The nostalgia and resentment often associated with post-imperial countries, currently seen in bloody Russian form in Ukraine, is not entirely absent in Englishness, but it is a much weaker force than writers such as Fintan O’Toole and Sathnam Sanghera (in his otherwise fair-minded Empireland) suppose.

Being a dominant country for more than 300 years, a rule-maker rather than a rule-taker, has made the English more attached to national sovereignty than smaller nations that never had much of it in the first place. But the Brexit-as-Empire-nostalgia argument is hard to reconcile with the absence of any significant political backlash against the unwinding of empire after 1945, itself a function of the lack of big colonial settler populations (unlike the French in Algeria).

Englishness is a moving target and the identity concerns that have propelled it, and caused the left so much trouble, in recent years, may be receding as economic basics reassert themselves.

Despite his embrace of Southgate-ism, Cowley downplays the extent to which ethnic minorities now embrace Englishness; it turns out it can be as capacious as Britishness if you want it to be.
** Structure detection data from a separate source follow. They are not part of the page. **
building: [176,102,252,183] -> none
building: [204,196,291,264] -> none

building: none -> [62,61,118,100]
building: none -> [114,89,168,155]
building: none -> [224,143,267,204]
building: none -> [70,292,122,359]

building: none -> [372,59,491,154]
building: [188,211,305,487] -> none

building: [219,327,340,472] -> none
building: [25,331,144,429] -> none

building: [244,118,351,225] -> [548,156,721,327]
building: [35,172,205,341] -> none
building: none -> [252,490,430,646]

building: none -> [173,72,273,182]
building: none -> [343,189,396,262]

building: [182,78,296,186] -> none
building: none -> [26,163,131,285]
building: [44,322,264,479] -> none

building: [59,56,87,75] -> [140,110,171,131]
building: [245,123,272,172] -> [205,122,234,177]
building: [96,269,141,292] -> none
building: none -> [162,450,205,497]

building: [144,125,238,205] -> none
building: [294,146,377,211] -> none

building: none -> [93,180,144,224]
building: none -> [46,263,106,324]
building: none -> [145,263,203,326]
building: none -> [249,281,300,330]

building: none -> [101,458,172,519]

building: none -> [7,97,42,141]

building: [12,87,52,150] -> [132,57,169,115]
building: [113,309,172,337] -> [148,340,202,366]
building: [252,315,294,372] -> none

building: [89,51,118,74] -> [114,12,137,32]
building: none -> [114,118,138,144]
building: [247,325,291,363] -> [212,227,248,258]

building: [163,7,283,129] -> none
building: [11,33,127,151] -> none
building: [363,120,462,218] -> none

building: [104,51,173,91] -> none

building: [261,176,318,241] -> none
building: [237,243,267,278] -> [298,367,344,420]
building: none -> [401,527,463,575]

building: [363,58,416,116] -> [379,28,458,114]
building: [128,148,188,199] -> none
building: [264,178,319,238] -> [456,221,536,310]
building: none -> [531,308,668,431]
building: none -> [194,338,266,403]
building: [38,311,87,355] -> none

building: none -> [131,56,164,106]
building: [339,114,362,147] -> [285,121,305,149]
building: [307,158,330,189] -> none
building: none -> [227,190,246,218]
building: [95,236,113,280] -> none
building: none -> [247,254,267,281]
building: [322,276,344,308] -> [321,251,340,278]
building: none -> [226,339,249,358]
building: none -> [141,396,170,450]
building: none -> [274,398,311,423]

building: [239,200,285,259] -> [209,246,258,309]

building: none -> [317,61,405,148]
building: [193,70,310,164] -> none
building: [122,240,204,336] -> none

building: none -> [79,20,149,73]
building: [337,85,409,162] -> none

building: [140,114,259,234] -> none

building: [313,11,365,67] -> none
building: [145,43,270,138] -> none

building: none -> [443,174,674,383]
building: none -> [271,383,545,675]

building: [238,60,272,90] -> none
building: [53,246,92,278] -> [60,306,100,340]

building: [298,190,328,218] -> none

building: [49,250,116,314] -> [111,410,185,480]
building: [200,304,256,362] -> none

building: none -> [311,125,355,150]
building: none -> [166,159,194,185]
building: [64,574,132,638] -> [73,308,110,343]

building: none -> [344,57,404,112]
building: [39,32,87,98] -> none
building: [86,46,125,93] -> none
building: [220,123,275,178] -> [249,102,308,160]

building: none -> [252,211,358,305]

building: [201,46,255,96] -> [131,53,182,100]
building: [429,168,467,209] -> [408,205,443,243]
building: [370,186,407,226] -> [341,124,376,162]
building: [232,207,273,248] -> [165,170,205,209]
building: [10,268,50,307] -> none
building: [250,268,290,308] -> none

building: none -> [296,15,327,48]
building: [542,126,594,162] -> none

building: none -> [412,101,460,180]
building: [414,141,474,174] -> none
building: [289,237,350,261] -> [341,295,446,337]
And he was writing at a time when Scottish independence felt a more immediate likelihood than it does now, after a pandemic that highlighted both the reality of devolved decision-making and the benefits of the British embrace.

The other nations of these islands have all created new institutions and/or had moments of self-conscious renewal in recent decades. The progress of Englishness will be more organic and gradual, but Cowley is surely right to presume it will be largely benign.